- **The task**
One part of the entries below is wanted: the lines from the one containing "l'antique projet de" through the one containing "TISFD Framework Beta v0.1を読み解く". Write those out exactly and nothing else.

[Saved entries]
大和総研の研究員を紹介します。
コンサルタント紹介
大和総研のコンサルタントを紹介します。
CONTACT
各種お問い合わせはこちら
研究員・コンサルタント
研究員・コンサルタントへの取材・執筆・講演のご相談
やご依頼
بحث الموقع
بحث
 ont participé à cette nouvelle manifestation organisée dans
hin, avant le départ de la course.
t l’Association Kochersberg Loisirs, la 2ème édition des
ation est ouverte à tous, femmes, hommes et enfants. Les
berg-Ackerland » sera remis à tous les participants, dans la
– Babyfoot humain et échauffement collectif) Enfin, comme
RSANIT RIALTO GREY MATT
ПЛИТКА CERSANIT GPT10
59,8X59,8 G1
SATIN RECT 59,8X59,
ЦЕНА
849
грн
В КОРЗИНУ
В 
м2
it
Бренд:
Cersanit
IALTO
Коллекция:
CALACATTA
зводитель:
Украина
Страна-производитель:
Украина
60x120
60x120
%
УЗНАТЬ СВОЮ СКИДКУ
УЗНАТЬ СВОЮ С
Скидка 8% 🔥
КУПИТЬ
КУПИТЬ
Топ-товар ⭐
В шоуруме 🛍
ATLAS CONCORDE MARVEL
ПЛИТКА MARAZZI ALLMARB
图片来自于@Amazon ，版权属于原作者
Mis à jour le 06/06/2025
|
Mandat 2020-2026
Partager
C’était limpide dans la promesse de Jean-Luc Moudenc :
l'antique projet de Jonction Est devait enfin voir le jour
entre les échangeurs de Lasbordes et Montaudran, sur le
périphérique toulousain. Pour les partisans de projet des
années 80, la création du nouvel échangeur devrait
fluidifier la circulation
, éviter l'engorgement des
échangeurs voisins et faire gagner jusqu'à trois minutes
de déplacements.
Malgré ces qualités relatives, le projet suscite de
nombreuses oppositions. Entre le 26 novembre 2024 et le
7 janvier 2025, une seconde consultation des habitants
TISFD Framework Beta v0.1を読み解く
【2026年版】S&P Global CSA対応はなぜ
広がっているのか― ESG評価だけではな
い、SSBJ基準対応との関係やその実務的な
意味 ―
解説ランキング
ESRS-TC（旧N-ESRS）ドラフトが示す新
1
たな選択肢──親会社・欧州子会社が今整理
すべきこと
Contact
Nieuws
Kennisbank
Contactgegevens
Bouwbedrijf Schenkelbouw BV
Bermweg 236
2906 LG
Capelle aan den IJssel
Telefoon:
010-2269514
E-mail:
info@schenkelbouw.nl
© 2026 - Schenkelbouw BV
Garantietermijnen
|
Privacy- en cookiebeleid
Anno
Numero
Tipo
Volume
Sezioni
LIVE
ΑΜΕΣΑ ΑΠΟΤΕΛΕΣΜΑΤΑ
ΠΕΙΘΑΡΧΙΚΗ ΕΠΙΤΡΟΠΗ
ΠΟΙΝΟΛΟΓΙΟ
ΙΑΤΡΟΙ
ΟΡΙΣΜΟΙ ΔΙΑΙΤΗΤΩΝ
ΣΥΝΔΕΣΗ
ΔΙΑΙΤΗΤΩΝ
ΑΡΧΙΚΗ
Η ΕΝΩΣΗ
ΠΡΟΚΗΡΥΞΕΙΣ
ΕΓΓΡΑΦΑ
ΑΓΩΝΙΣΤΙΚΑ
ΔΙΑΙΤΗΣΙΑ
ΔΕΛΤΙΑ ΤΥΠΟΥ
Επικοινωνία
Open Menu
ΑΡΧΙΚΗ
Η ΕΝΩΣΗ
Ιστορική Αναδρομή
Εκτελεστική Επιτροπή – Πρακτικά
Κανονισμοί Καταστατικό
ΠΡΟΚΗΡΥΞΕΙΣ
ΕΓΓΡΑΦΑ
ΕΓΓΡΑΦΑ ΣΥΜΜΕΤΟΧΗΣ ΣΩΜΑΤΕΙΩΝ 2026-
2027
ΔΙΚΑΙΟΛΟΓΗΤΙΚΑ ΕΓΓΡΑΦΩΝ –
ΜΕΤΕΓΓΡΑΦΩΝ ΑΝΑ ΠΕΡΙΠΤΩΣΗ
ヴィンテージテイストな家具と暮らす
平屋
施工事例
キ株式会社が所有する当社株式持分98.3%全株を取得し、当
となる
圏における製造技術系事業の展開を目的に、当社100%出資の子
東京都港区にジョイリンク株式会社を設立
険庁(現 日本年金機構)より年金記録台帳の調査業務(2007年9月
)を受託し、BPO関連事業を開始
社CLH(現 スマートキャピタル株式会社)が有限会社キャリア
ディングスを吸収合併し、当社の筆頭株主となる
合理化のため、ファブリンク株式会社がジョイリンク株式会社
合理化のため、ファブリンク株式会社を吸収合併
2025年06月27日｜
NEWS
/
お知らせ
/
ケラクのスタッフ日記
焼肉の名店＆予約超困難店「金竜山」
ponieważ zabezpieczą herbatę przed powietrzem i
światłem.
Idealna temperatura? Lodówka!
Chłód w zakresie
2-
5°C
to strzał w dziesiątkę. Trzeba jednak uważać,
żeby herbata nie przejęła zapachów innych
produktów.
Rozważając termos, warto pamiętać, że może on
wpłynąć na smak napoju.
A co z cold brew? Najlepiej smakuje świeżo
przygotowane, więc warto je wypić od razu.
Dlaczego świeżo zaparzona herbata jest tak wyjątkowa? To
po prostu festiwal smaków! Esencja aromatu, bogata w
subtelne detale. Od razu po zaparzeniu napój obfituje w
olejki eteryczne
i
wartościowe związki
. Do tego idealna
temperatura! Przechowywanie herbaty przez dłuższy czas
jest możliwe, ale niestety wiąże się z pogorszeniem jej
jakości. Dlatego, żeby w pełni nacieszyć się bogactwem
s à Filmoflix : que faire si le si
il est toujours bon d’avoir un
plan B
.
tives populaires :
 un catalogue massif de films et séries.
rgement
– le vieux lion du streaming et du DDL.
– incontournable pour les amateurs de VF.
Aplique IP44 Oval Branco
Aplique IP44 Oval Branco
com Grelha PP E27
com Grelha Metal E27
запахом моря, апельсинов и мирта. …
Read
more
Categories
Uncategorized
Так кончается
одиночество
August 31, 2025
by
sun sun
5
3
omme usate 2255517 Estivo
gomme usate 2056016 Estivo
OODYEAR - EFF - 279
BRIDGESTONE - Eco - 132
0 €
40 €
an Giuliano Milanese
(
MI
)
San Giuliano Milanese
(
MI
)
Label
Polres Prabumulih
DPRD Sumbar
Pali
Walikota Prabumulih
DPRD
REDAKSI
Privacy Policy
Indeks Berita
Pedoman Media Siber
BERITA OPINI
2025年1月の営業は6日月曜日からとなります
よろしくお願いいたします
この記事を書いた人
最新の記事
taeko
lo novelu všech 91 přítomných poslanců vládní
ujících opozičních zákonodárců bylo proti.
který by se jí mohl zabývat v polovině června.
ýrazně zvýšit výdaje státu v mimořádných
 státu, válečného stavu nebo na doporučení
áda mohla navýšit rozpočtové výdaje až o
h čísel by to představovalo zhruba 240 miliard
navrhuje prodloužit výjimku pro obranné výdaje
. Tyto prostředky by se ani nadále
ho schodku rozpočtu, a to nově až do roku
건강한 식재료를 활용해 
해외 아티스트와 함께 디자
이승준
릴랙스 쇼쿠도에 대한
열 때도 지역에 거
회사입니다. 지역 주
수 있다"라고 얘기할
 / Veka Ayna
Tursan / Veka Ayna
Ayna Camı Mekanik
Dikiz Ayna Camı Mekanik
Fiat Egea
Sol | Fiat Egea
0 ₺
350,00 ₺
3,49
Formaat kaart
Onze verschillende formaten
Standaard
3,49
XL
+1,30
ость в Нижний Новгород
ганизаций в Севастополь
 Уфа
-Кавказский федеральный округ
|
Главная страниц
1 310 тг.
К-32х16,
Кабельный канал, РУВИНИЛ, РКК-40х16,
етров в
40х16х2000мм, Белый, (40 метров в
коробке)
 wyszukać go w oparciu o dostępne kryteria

- **Solution**
l'antique projet de Jonction Est devait enfin voir le jour
entre les échangeurs de Lasbordes et Montaudran, sur le
périphérique toulousain. Pour les partisans de projet des
années 80, la création du nouvel échangeur devrait
fluidifier la circulation
, éviter l'engorgement des
échangeurs voisins et faire gagner jusqu'à trois minutes
de déplacements.
Malgré ces qualités relatives, le projet suscite de
nombreuses oppositions. Entre le 26 novembre 2024 et le
7 janvier 2025, une seconde consultation des habitants
TISFD Framework Beta v0.1を読み解く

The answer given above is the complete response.